When prayers seem blank and deficient of love, tell God how sorry you are, she advises, and fall back on formal, vocal prayer. To an advisee suffering from aridity in prayer, Underhill urges: "Brighten up, seek other outlets, do some good works and think less of your soul." She advises another to expand her wholesome, natural, and intelletual interests: "Don't concentrate on the religious side of your life only. Get the necessary variety and refreshment without which religious intensity becomes stale...Religious fervor eludes us when we chase it, but creeps back unawares." (Letters, pp. 93, 132, 175).


Underhill frequently asserts in letters and lectures that spiritual reading is second only to prayer as a support for the inner life and should be an essential element of one's daily regimen of prayer. She recommended a thoughtful reading of the classics and the lives of the saints. The saints are specialists, she liked to point out, but specialists in a career to which all Christians are called. Noting that Teresa told her novices to always have a book handy when they started to pray or meditate, Underhill repeats the saint's words: "The best way of knowing God is to frequent the company of his friends."

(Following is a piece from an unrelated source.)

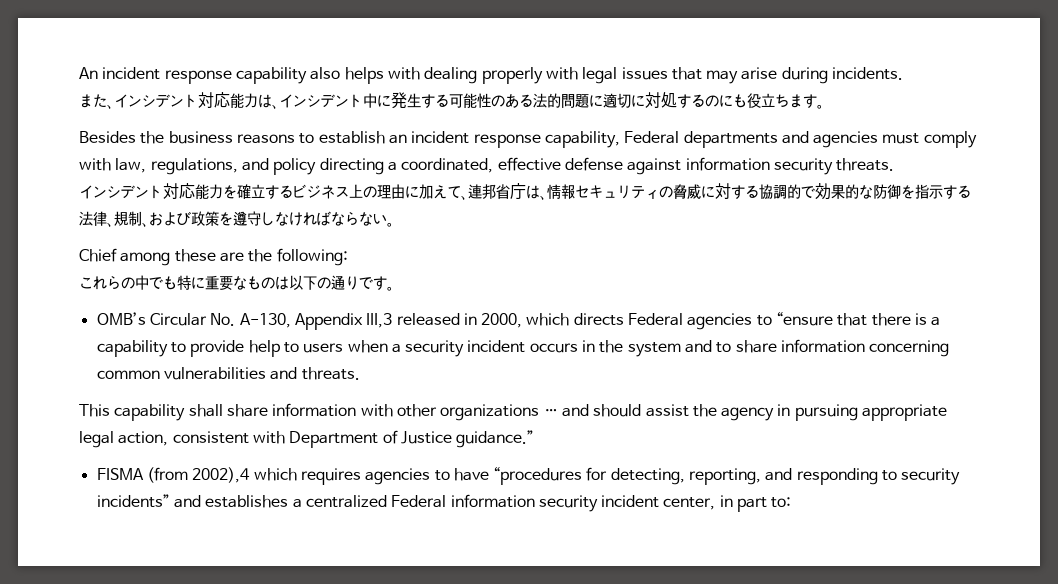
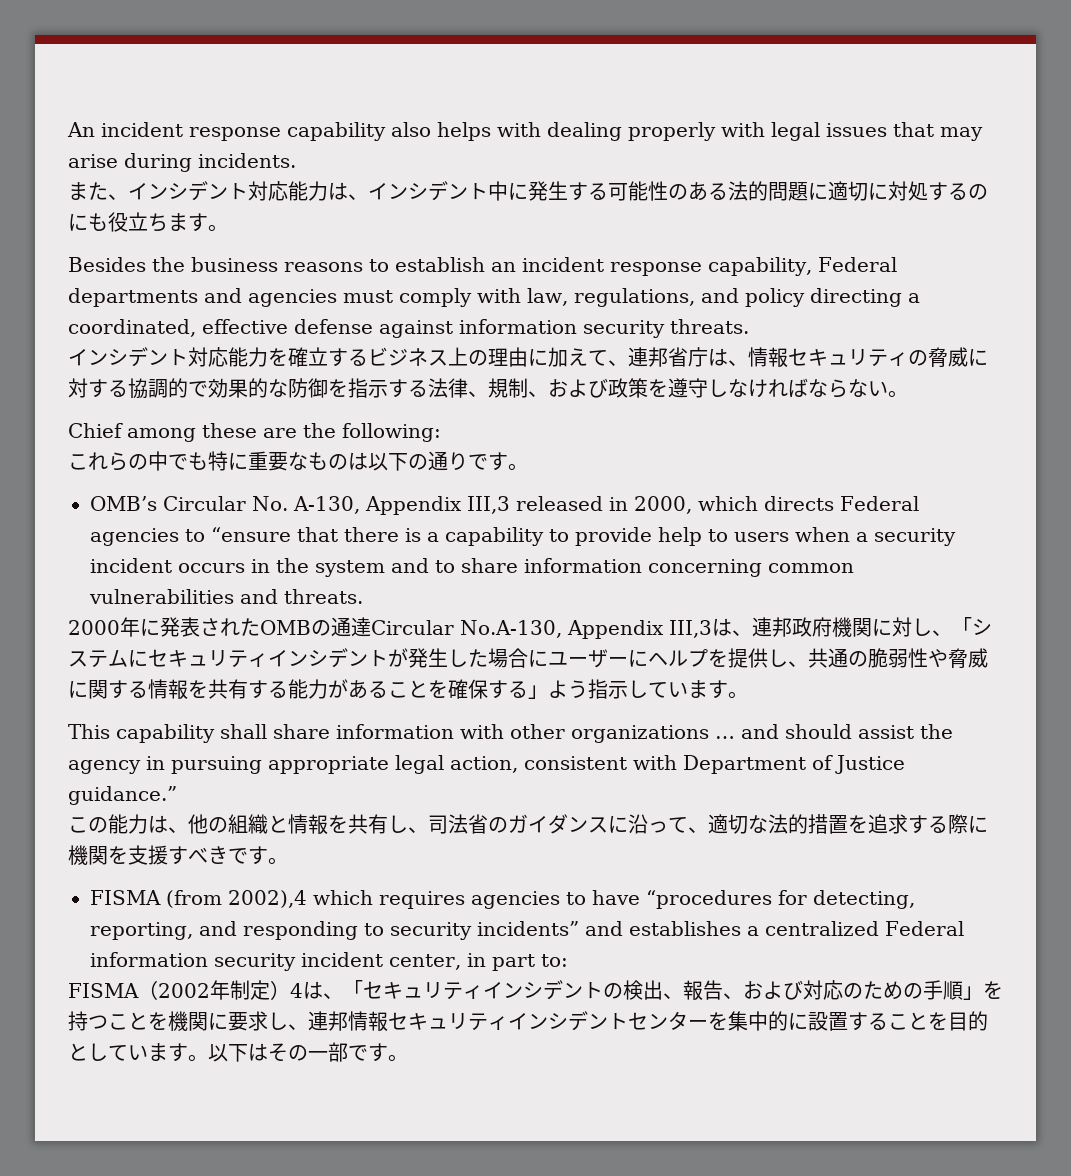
(360, 373) none -> [68,617,992,639] [68,648,988,669] [68,679,748,700] // 2000年に発表されたOMBの通達Circular No.A-130, Appendix III,3は、連邦政府機関に対し、「システムにセキュリティインシデントが発生した場合にユーザーにヘルプを提供し、共通の脆弱性や脅威に関する情報を共有する能力があることを確保する」よう指示しています。
(535, 439) none -> [68,814,988,835] [68,845,288,865] // この能力は、他の組織と情報を共有し、司法省のガイダンスに沿って、適切な法的措置を追求する際に機関を支援すべきです。
(792, 502) none -> [68,980,1003,1001] [68,1011,988,1032] [68,1042,408,1062] // FISMA（2002年制定）4は、「セキュリティインシデントの検出、報告、および対応のための手順」を持つことを機関に要求し、連邦情報セキュリティインシデントセンターを集中的に設置することを目的としています。以下はその一部です。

Just as Underhill's spiritual mentor---the eminent lay theologian, Baron von Hugel---urged her to become less theocentric and more Christ-centered, so did she urge retreatants to spend time reading about and meditating on the life of Christ, not only his Passion but his active ministry: healing, teaching, forgiving.


Underhill knew that it is easier to develop and preserve a spiritual outlook on life than it is to make everyday actions harmonize with that spiritual outlook. She makes clear that our soul's two story house is not an isolated, individual dwelling fenced in on a small, devotional plot on a one-way street, but is a part of the City of God in the imperfect but Eternal World.

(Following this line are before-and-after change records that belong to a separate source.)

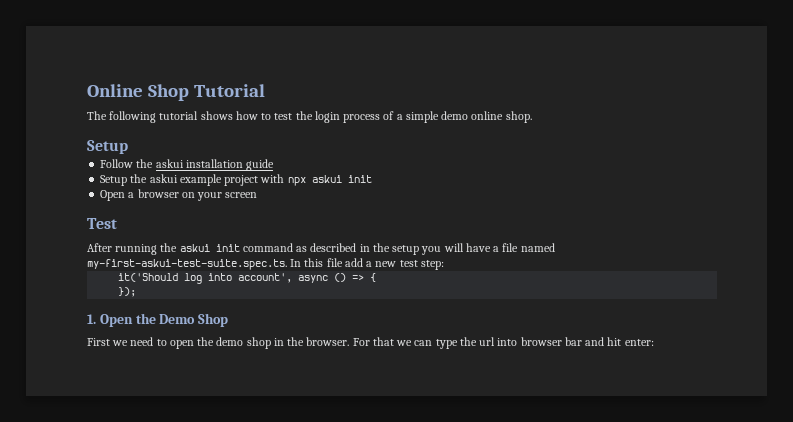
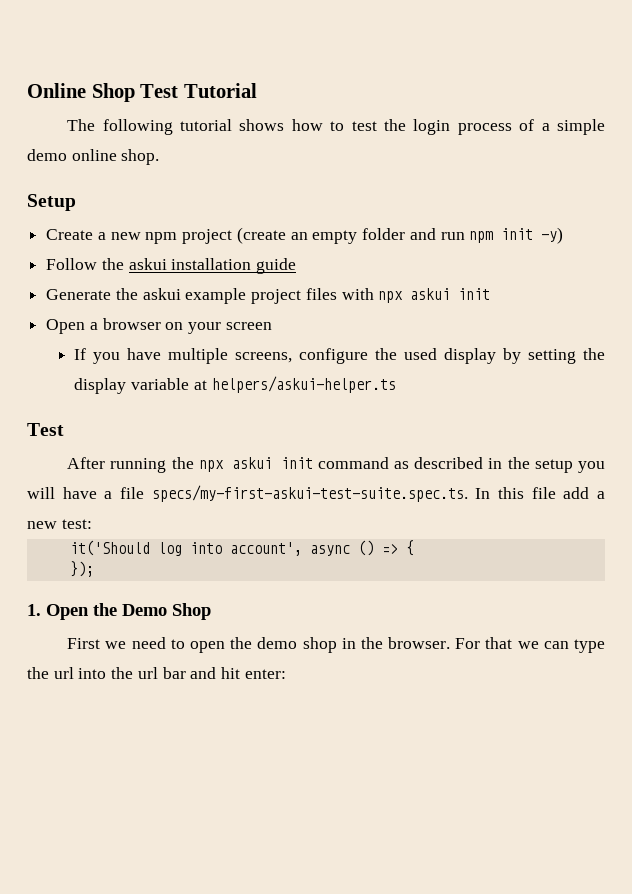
(189, 92) none -> [140,84,179,98] Test
(128, 147) none -> [46,227,564,244] // Create a new npm project (create an empty folder and run npm init -y)
[100,175,128,186] Setup -> [46,289,112,300] Generate
(259, 180) none -> [305,288,337,300] files
(258, 195) none -> [74,348,605,364] [74,376,396,394] // If you have multiple screens, configure the used display by setting the display variable at helpers/askui-helper.ts
(178, 247) none -> [198,460,224,472] npx
[520,243,555,252] [87,259,287,270] named my-first-askui-test-suite.spec.ts. -> [151,485,468,502] specs/my-first-askui-test-suite.spec.ts.
[399,260,444,270] test step: -> [61,519,92,529] test:
[520,337,562,346] browser -> [111,667,158,679] the url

As our lives merge into the city and its currents, we must radiate God's love to the lovable and unlovable, an impossible task unless our lives, in Underhill's words, "are soaked through and through by a sense of God's reality and claim" (The Spiritual Life, p. 32), love deepened by adoration of our Creator and made visible by sanctified work.

All our efforts as ordinary people to achieve by ordinary means this extraordinary spiritual life must be accomplished, Underhill insists, not with grim determination and ferocious penance, but with enthusiasm and joyous faith. She reminds her readers that Teresa composed songs for her novices, even sang ditties about her own mystical experiences, played her little pipes and drums, and laughed at the "pussy cats," the conservative nuns who thought it better to pray than to recreate and sing. Teresa's horror of solemnity, reflected in her terse comment, "Lord, deliver us from silly devotions," is echoed in Underhill's oft-repeated words: "You don't have to be peculiar in order to find God."s.


Underhill's teachings on the spiritual life reflect Teresa's own thoughts, when she writes: "Love for God consists in serving him with righteousness, fortitude of soul, and humility and love" (Life, ii). Underhill knew, admired, and adapted Teresa's psychological insights and sagacity, utilizing them time and again to enrich her own teaching.



Mary Brian Durkin, O.P. is a retired professor of English literature, Rosary College, IL, who serves as chaplain at Loyola University Medical Center, Chicago.